Saturday, September 7, 2019

Montreuil-next-the-Tunnel

Montreuil-next-the Tunnel

Just the other side of the Channel, less than hour’s easy drive from Calais, lies an enticing destination for a weekend visit (or even a day trip from southern England). This is the town of Montreuil sur Mer, a small but intricate and intriguing place a few miles from the coast. Once upon a time, up to the late Middle Ages, its river was a coastal, navigable estuary- hence the town’s now misleading name. That was also the reason for its original strategic importance. The strategic position led to Montrueil’s natural escarpment being continually fortified, and re-fortified (because occasionally sacked) over the centuries, culminating, after a final sacking by a Spanish-English army, in the C16 citadel and walls which still distinguish the town. The old part is enclosed by high ramparts, unbroken except by one road, with a goodly fort at the South West corner.


The ramparts beckon walkers and joggers. They are wide, covered in grass and other vegetation, though there is always a tarmac path. At certain parts they are truly vertiginous, and without any safety rails, although there is a grassy margin before the drop. It would be good place to bring that annoying tearaway toddler, or an irritating but wobbly grandparent…



Within the ramparts lies the old town, although not particularly medieval, apart from the church. It is a specimen of a prosperous French bourgeois C18 and C19 ville, centred round a large Grande Place. Certain of the cobbled streets, and the Place itself, are victims alas of traffic and parking; but there is still sufficient scope for the ambling and shopping pedestrian.
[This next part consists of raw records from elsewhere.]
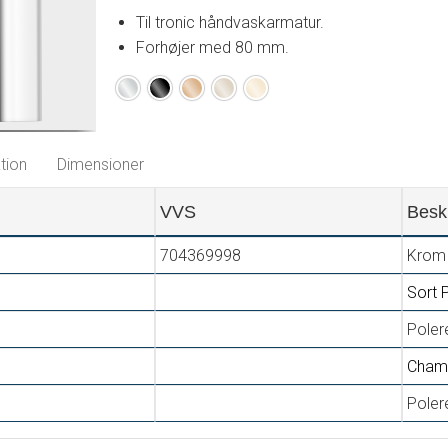
Til tronic håndvaskarmatur.
Forhøjer med 80 mm.
Krom
Sort
Poleret
Champagne
Poleret
kobber
PVD
messing
PVD
PVD
tion
Dimensioner
VVS
Besk
704369998
Krom
Sort 
Poler
Cham
Poler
Montreuil is a “destination”, and there are many boutique shops, not least of cheese and wine, and good bars, restaurants and hotels, including a lovely 1920s country house, with a Michelin star.
It is not an extreme tourist hotspot (like, say, Carcassonne) but maintains a pleasing equilibrium between town and visitors, the latter sustaining the former’s genteel economy.

Montreuil has certain claims to post medieval fame. Victor Hugo set a large part of Les Miserables in a fictional “M-sur-M”. His hero, Jean Valjean, becomes mayor of this version, until his nemesis catches up. (A massive son et lumiere performance of a dramatic version of Les Miserables in the Citadel is a big attraction.)

More factually, Montreuil was chosen by the British army as its WW1 headquarters, being near, but not too near, the front lines of Northern France. Consequently the Grande Place is graced by a big equestrian statue of the British supremo, Field Marshall Haig, flanked by UK and French flags. I have not come across any memorial to the soldiers Haig led, to death often and glory sometimes.


Montreal may not be sur Mer anymore (not for 100s of years) but it is certainly pret de Tunnel, as I have noted. But beware… in the last days of August, whilst Montreuil itself has an elegant end of season feeling, the Tunnel terminal at Calais is something else.

Returning British travellers in their many hundreds converge on the terminal. The numbers overwhelms the facilities, such that the Tunnel authorities must corral the stream of new arrivals in a vast holding pen.

This pen has a perimeter of fierce wire fencing, like a prison camp- except that its purpose is not to keep anyone in but to keep the unauthorised out. The scene strikes one as a terrible parody of the real refugee encampments around Calais – an affluent doppelgänger of that wretchedness.

The Tunnel crowd know that their Channel crossing is secure. Eurotunnel has worked out an effective way of managing the seeming chaos. As there is only one destination, the trains become untimetabled shuttles, and everyone gets to go, eventually, after being ushered to join three or four slow queues. 

To qualify for shuttling ticket holders need to turn up within two hours either side of their notionally booked time. Then one joins the alimentary process, slowly but surely… digestion through the Tunnel gut starts about two hours after ingestion into the stockade.

All drivers using Eurotunnel shall have prizes. In our case the prize was a series of lengthy jams through South London and the Blackwall Tunnel.